The WCC et al incorporated some token Hindus and Muslims in their Cuban get together, to showcase the cause's supposedly universal appeal. "Justice movements require a new solidarity among religious groups and all peoples of conscience (secular and religious) and thus we affirm and honour the full multiplicity of spiritualities that enliven such movements," the communiqué enthused. There was a strong focus on "indigenous" peoples," who of course are among the "empire's" chief victims.
An official with the hosting World Alliance of Reformed Churches sagely observed: "Connecting with the struggle, resilience and vision of the Cuban people and the spiritualities of aboriginal peoples and various faith traditions brings fresh impetus in our struggle for justice." Meeting in Cuba was probably a catharsis for many Western ecclesiastics and seminary professors, so otherwise oppressed. Such freedom to speak their minds without fear!
"We are in Cuba, a country that approaches the celebration of 50 years of its revolution," was how the Western prelates opened their communiqué. "Cubans describe the present period as a 'Kairotic' passage, a time of crisis and opportunity." For the Religious Left over the last 40 years, "Kairos" moments are historic tipping points when the revolution appears to be on the cusp of consummation. So there is hope that true Marxism will prevail yet in Cuba! But there are struggles ahead.

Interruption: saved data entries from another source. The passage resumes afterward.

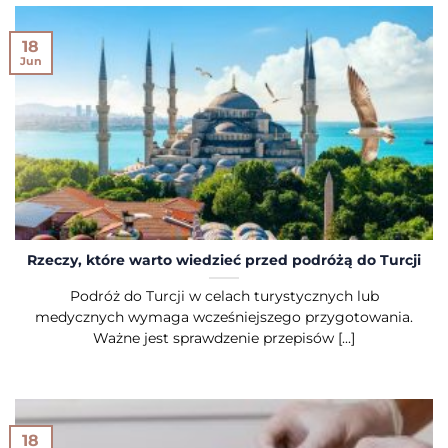
18
Jun
Rzeczy, które warto wiedzieć przed podróżą do Turcji
Podróż do Turcji w celach turystycznych lub
medycznych wymaga wcześniejszego przygotowania.
Ważne jest sprawdzenie przepisów [...]
18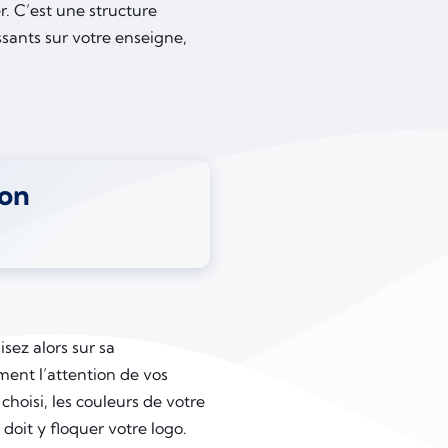
r. C’est une structure
assants sur votre enseigne,
lon
ez alors sur sa
ment l’attention de vos
choisi, les couleurs de votre
doit y floquer votre logo.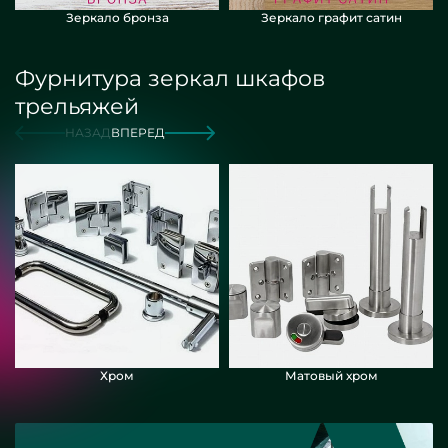
Зеркало бронза
Зеркало графит сатин
Фурнитура зеркал шкафов
трельяжей
НАЗАД
ВПЕРЕД
Хром
Матовый хром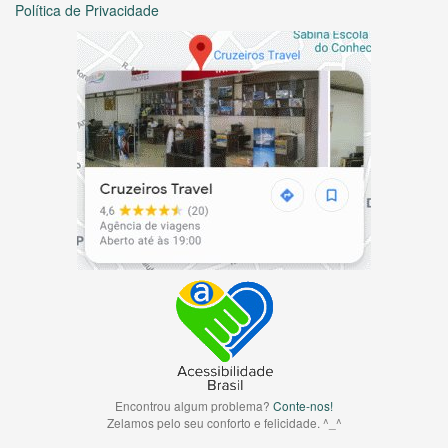
Política de Privacidade
Encontrou algum problema?
Conte-nos!
Zelamos pelo seu conforto e felicidade. ^_^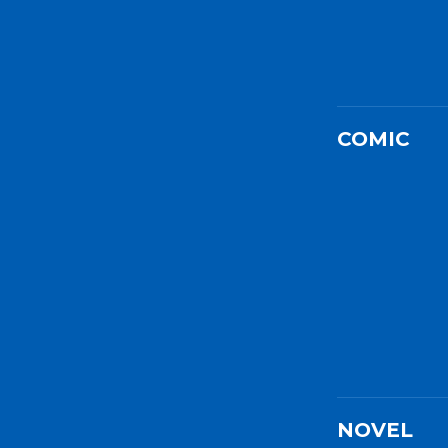
COMIC
NOVEL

The religious communiqué bemoaned that Cuba's "earlier revolutionary successes in agrarian reform have been set back by the empire's brutal blockade." But gloriously, the undefeated Cuban proletariat is still pressing forward.
Of course, the Religious Left communiqué denounced the American "empire's worldwide 'war on terror,'" which has "created a virulent form of Islamophobia that compounds other related racisms." The WCC et al insisted that "emergent spiritualities must stand with our Muslim sisters and brothers and work with them for a more just world for all peoples."
The Religious Left communiqué urged "positive values that can energize and focus revolutionary change" and invited leaders of the arts around the world to join in "strengthening the spiritualities that can resist regimes of injustice." Naturally, such oppressive regimes do not include Fidel Castro's communist dictatorship. The targeted regimes that the Religious Left has in mind are the ones that were actually elected by their populations. Apparently such democratic governments are merely tools of "colonization, racism and patriarchy," and puppets of the "empire."
That remnants of the Religious Left are still spouting such anachronisms in even in the year 2008 should not be altogether surprising. That they should do so in Fidel Castro's Cuba, which has become the ossified Disneyworld for unreconstructed Marxists, is perfectly appropriate.
Mark D. Tooley directs the United Methodist committee at the Institute on Religion and Democracy in Washington, D.C.